2020-09-08

UU Minute #8

UU Minute #8: Miguel Serveto (Michael Servetus), part 2



Miguel Serveto – also known as Michael Servetus – wrote a book, On the Errors of the Trinity, published in 1531, the year he turned 22. He argued that Jesus’ human nature and Christ nature came into being at the same time – in other words, that the Son was not co-eternal with the Father.

Miguel Serveto was bright, and young, and cocky and he seems to have imagined that he would explain to his elders the errors of their thinking, and they would say “Oh, thank you. Yes, I see I was mistaken.” Instead, reaction was rather negative.

The Catholics were deeply invested in Trinitarian orthodoxy, as they had been ever since 325 and the Council of Nicaea. The Protestants weren’t AS invested in the Trinity, but what they were invested in was not having any more fights with the Catholics than they had to. Protestants were dealing with harsh backlash as it was – they didn’t want to also be tarred as anti-trinitarian – which in the minds of the authorities of the time meant, at best, being guilty of the Arian heresy, or, at worst, of abandoning Christianity and reverting to Judaism, as the case of Katarzyna Weiglowa seemed to confirm.
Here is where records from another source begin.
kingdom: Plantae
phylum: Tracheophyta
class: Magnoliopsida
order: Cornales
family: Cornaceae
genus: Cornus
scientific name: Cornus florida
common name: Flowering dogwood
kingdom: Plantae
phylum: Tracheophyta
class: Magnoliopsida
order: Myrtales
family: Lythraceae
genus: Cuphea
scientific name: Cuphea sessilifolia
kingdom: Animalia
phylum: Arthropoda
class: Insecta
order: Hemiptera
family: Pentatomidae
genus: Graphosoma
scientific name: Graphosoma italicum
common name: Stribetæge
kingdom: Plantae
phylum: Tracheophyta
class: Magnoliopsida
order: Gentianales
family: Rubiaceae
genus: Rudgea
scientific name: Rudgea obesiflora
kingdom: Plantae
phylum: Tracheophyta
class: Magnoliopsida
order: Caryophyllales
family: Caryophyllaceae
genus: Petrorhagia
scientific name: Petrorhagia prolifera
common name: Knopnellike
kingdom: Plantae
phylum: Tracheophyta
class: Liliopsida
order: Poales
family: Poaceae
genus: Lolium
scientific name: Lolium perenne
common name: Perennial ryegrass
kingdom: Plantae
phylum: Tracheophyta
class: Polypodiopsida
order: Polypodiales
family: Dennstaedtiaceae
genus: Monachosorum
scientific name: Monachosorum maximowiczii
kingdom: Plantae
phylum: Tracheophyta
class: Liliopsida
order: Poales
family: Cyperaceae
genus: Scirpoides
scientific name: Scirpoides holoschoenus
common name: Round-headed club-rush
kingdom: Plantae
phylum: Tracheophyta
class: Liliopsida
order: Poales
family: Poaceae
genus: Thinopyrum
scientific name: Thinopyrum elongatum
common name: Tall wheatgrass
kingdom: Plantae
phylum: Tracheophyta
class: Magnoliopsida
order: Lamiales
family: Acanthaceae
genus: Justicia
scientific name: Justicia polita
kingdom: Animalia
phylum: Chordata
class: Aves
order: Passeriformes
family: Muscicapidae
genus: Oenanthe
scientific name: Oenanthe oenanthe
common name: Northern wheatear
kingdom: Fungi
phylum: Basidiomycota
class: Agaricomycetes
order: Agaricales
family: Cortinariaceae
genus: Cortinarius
So Protestants were actually more virulent than Catholics in denouncing Miguel Serveto and his book.

Serveto changed his name to Michel de Villaneuve, fled to Paris, then to Vienne, France, where he led a quiet life as an editor and a doctor of medicine for 22 years. Then the bug for theology got into him again, and in 1553 he published Restitution of Christianity. It was published anonymously – without identification of either the author or the publisher. But the authorities began digging, and soon deduced that the author of Restitution of Christianity, Michel de Villaneuve, Miguel Serveto, and the author of On the Errors of the Trinity, were all the same person.